**TASK MATERIAL:**

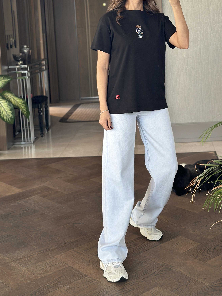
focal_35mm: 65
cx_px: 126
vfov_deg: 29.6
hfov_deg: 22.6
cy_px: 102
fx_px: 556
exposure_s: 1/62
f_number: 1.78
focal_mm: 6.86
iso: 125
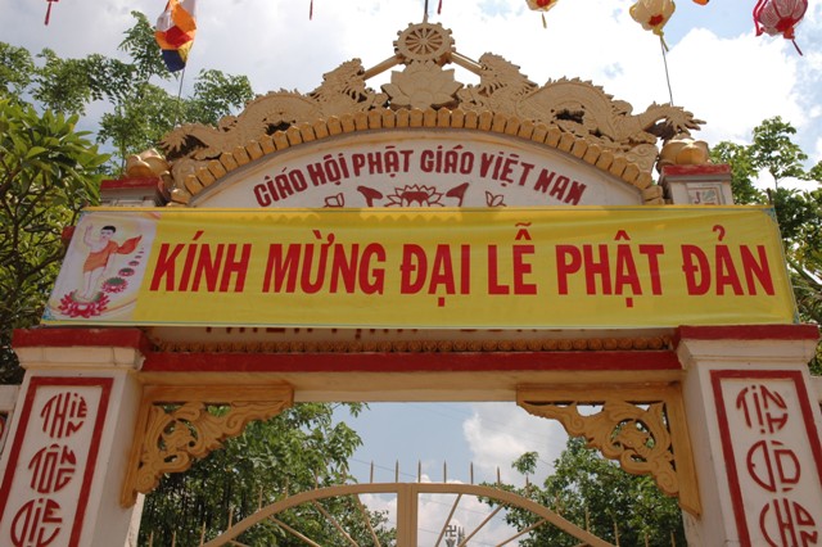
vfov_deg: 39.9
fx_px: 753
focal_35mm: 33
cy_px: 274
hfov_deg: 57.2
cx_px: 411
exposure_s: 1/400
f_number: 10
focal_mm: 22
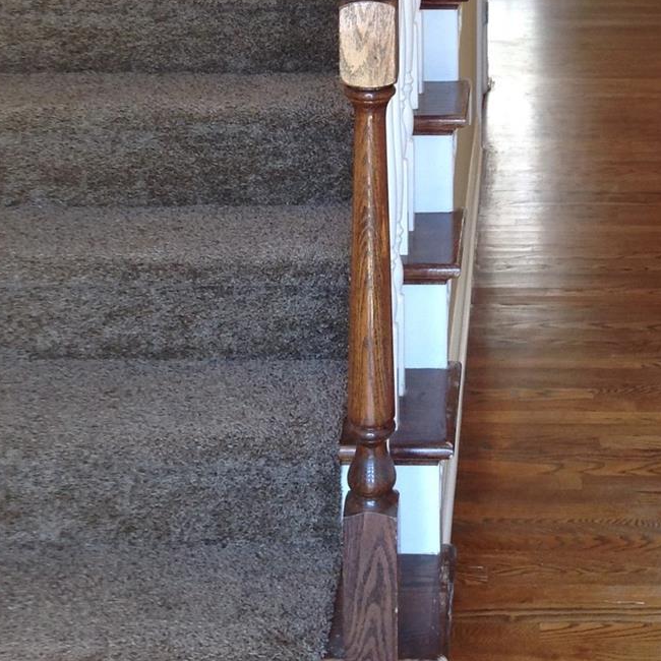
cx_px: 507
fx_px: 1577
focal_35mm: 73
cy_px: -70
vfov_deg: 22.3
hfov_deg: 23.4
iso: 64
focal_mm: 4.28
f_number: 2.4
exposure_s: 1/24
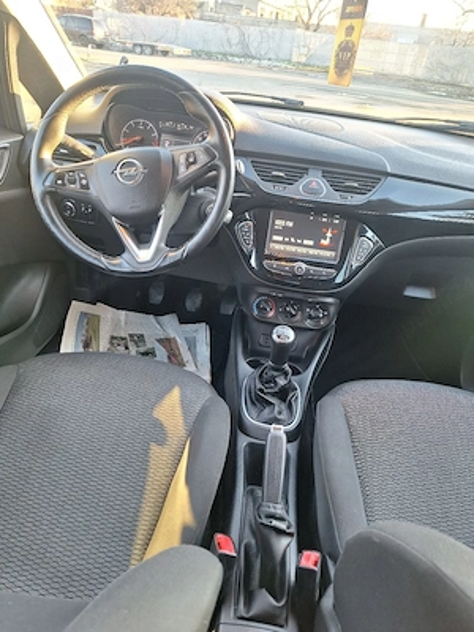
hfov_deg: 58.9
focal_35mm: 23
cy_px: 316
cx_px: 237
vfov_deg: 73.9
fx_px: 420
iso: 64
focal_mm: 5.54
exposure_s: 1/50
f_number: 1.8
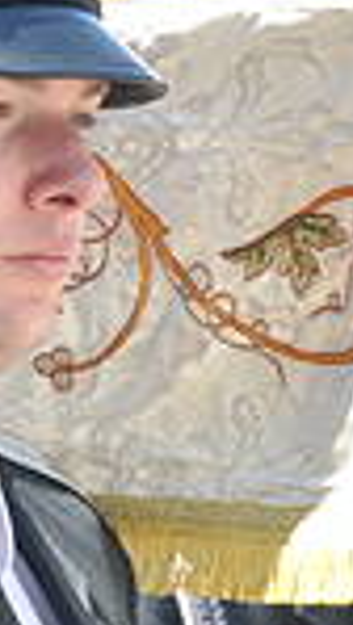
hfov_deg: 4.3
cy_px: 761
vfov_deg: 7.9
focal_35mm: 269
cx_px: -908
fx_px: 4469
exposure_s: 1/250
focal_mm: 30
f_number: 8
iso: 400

**YOUR INSTRUCTIONS:**
Word for word, repeat all the data, but not its images.

**WRITTEN ANSWER:**
focal_35mm: 65
cx_px: 126
vfov_deg: 29.6
hfov_deg: 22.6
cy_px: 102
fx_px: 556
exposure_s: 1/62
f_number: 1.78
focal_mm: 6.86
iso: 125
vfov_deg: 39.9
fx_px: 753
focal_35mm: 33
cy_px: 274
hfov_deg: 57.2
cx_px: 411
exposure_s: 1/400
f_number: 10
focal_mm: 22
cx_px: 507
fx_px: 1577
focal_35mm: 73
cy_px: -70
vfov_deg: 22.3
hfov_deg: 23.4
iso: 64
focal_mm: 4.28
f_number: 2.4
exposure_s: 1/24
hfov_deg: 58.9
focal_35mm: 23
cy_px: 316
cx_px: 237
vfov_deg: 73.9
fx_px: 420
iso: 64
focal_mm: 5.54
exposure_s: 1/50
f_number: 1.8
hfov_deg: 4.3
cy_px: 761
vfov_deg: 7.9
focal_35mm: 269
cx_px: -908
fx_px: 4469
exposure_s: 1/250
focal_mm: 30
f_number: 8
iso: 400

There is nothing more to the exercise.